Although a minor downward trend is observed in annual LCH with the introduction of sensors, it is difficult to assign a confident value in the face of this large variation. Nonetheless, this aspect of the results identifies a potentially useful, if unintended, application for the model in risk analysis (for example in estimating the likelihood of specific undesirable events occurring).

6.2. Return on Investment

It was possible to quantify the direct costs in the ABM results using the values discussed in Section 5.3. However, for the indirect costs, the LCH output obtained from the model was highly variable. Therefore, to characterise these indirect costs as a result of asset downtime in a more consistent way between simulations, a reference rate was inferred from the base model runs. The median of the LCH values from the base simulations was calculated and converted to an indirect cost per hour asset downtime (the median was used here as it is less affected by extreme outliers in the dataset and therefore an improved descriptor of the typical case in this situation). This reference value was subsequently applied in establishing indirect costs throughout the other simulations.
The average annual costs accrued during simulations were determined for each threshold setting. Initially, a very small set of values were observed to be having a significant impact on the mean costs. These were removed by setting limits at 2.5 absolute deviations around the median [122]. The annual saving rates were subsequently calculated by taking the difference between the annual costs for the base and predictive cases. Table 5 presents these results alongside mean multi-year RoI values. It is important to note there are large uncertainties introduced into these figures from the stochastic nature of the ABM, making it more challenging to draw conclusive insights.
As the threshold parameter is reduced, the results show that savings from predictive maintenance increase. These values also highlight a possible tipping point between thresholds of 0.007 and 0.008 . Above this value, there is no beneficial effect of predictive maintenance. This implies that monitored Components would generally fail before reaching the required threshold for the AssetManager to schedule predictive maintenance. Once this threshold is reduced, savings are achieved as additional predictive maintenance is performed in response to condition monitoring.

RECORDS SHOWN:
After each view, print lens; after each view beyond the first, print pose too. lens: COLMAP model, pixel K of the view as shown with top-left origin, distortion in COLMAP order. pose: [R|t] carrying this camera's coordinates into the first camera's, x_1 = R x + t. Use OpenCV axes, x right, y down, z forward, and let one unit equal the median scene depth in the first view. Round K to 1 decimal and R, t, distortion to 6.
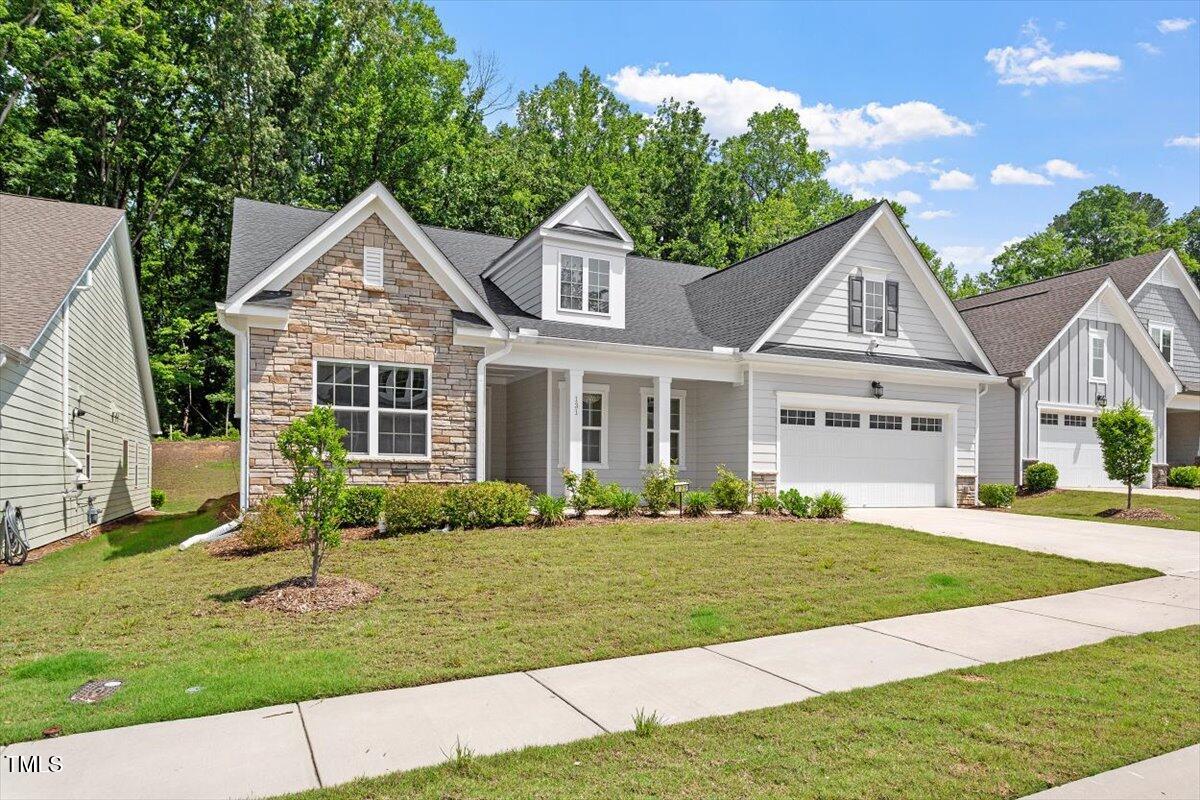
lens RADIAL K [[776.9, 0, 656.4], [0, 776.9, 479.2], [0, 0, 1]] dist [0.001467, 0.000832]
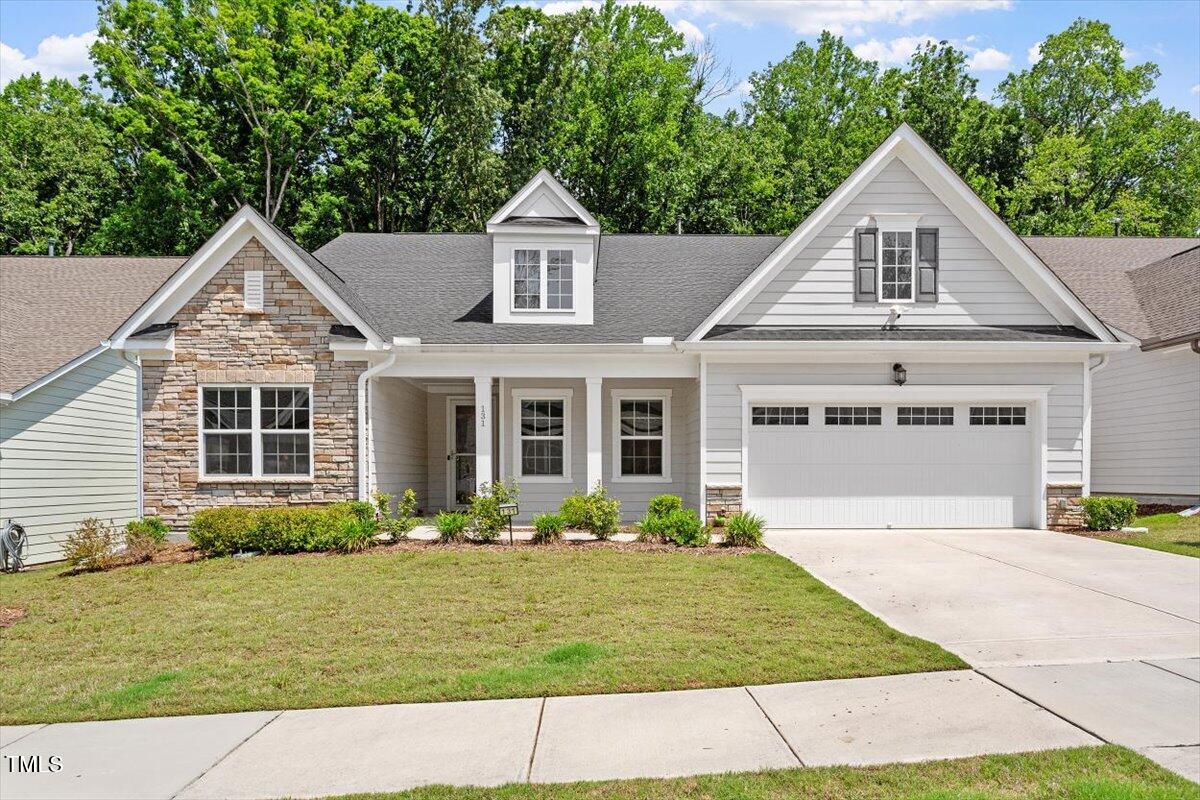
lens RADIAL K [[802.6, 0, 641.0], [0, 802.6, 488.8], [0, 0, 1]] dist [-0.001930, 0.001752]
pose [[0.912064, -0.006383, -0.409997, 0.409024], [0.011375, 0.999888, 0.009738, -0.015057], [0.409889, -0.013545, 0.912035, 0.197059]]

==

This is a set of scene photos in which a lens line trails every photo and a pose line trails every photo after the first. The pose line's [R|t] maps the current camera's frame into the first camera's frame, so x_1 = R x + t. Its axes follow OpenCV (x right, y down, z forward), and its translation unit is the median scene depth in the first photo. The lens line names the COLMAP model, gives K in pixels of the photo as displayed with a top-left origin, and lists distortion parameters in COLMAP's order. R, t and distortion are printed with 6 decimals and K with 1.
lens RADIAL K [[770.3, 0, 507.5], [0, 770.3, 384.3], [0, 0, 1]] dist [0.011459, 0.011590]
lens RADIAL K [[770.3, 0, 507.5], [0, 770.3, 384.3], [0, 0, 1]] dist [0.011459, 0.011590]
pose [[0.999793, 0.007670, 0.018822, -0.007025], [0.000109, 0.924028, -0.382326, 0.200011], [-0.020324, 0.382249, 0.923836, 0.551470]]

* * *

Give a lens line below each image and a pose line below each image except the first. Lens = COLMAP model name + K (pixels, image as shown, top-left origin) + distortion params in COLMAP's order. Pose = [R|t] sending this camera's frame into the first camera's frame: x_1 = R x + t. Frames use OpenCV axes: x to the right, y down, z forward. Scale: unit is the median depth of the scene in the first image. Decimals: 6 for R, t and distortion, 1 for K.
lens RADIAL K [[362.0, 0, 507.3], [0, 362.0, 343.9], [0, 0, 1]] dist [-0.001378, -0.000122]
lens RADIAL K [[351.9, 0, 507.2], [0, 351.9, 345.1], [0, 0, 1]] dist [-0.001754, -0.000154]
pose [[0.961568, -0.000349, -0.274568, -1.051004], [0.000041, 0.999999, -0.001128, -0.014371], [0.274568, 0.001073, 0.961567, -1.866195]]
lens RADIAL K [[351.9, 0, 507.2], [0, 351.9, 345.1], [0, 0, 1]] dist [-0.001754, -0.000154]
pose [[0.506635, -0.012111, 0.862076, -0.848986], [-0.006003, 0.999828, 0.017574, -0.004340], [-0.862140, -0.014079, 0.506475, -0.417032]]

WORK REQUEST 1: Update the return on investment text from "The average annual" to "draw conclusive insights.", putting "threshold value" in place of "threshold setting".
WORK REQUEST 2:
Answer these from the return on investment text:
(a) Which statistic of the LCH values from the base simulations was converted to an indirect cost per hour of asset downtime?
(b) How many absolute deviations around the median were used as limits to remove the small set of influential values?
(c) Between which two threshold values does the text place a possible tipping point?
WORK REQUEST 3: List every abbreviation that appears in the return on investment text.
Please work from the return on investment text only, not the data.

EXPECTED OUTPUT 1:
The average annual costs accrued during simulations were determined for each threshold value. Initially, a very small set of values were observed to be having a significant impact on the mean costs. These were removed by setting limits at 2.5 absolute deviations around the median [122]. The annual saving rates were subsequently calculated by taking the difference between the annual costs for the base and predictive cases. Table 5 presents these results alongside mean multi-year RoI values. It is important to note there are large uncertainties introduced into these figures from the stochastic nature of the ABM, making it more challenging to draw conclusive insights.

EXPECTED OUTPUT 2:
(a) The median
(b) 2.5
(c) 0.007 and 0.008

EXPECTED OUTPUT 3: LCH, ABM, RoI